There's a few different ways to know the battery level of your Kontakt.io beacons, whether you're using our app, fetching this information directly from beacons, or gathering it using our SDK.
Here's a quick overview on these:
You can check the state of your beacons' battery in the Kontakt.io Web Panel.
Simply log into your account, got to Infrastructure>Beacons, select the beacon you would like to review, and on the Device information section under the General tab, you'll see the battery level displayed along the last connection date. Because beacons can't connect to our API directly, both of these represent the last time our API was reported this battery level.
If your beacon hasn't been seen by our API in a while, you might find something like this:
In order to get the latest information about your beacon, all you need to do is scan for it using our Kontakt.io management app, available for Android and iOS. If you'd like, you could integrate this into your own app using our SDK as well, please refer to our developer center to learn more or visit our GitHub repository to find code samples.

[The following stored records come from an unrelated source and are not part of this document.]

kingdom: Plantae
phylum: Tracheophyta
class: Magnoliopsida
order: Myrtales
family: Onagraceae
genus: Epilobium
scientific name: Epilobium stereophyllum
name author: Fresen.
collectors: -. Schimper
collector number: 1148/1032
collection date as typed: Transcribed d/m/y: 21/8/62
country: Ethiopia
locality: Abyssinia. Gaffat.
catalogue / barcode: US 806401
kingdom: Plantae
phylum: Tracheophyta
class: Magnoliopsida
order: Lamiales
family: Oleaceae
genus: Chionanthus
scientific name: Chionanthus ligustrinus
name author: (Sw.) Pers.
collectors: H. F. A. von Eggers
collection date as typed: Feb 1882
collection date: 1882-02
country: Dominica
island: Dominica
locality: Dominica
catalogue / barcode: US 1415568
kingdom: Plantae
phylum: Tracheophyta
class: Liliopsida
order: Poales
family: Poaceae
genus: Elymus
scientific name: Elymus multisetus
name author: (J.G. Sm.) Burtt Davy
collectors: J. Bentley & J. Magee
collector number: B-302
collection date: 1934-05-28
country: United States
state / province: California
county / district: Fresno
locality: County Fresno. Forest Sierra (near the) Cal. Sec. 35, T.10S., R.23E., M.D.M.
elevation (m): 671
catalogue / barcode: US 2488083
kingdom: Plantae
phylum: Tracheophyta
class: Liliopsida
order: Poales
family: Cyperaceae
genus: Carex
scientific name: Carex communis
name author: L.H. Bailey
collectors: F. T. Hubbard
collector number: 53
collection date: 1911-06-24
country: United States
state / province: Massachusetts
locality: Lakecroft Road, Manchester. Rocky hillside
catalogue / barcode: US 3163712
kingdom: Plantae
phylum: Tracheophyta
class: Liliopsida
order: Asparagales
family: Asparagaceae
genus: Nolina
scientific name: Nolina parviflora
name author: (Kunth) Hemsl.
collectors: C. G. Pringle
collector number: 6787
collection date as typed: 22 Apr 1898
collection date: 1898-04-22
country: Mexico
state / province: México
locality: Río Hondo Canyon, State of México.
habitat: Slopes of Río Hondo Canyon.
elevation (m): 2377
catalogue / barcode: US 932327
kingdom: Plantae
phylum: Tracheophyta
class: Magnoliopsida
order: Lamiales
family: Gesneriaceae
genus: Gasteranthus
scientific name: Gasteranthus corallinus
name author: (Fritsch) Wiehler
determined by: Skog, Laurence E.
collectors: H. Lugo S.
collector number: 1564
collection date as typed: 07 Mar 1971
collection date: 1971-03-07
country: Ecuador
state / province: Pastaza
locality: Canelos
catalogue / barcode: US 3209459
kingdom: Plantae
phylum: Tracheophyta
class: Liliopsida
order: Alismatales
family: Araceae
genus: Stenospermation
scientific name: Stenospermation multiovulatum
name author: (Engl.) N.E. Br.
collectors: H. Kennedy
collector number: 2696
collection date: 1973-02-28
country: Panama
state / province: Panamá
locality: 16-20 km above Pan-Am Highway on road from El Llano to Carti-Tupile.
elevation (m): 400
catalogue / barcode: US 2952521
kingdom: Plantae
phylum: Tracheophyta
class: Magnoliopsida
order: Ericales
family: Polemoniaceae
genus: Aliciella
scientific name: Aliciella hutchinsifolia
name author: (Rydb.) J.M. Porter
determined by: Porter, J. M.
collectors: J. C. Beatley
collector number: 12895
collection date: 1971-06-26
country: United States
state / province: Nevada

Because our Web Panel is only a front to the information available in our API, if you'd like to fetch these values directly, you can do so using our /device/status endpoint. In it, you'll receive a JSON response with a batteryLevel and lastEventTimestamp parameter indicating the level and date these were reported.
Kontakt.io Management app
To know the battery level of your beacons using our app, simply log in and scan for beacons around. Battery levels will be shown next to their firmware version on the right side column. These levels will be automatically uploaded and made available over our API as well, including those that don't belong to your account.
This is how it looks like on iOS and Android:
Other BLE scanners
It's also possible to find the battery level using any Bluetooth LE scanner, as the battery level in our beacons is included in our scan response packet, and can be read under the battery service and characteristic as a double digit hex value.
Here's how the battery service looks using Nordic's nRF app on both Android and iOS:
And this is the response packet structure, where the UUID service 0xd00d, includes four bytes for the unique ID, two for the firmware version, and one for the battery level.
In this case:
- 0x47376857 in ascii: G7hW (this particular beacon's unique ID).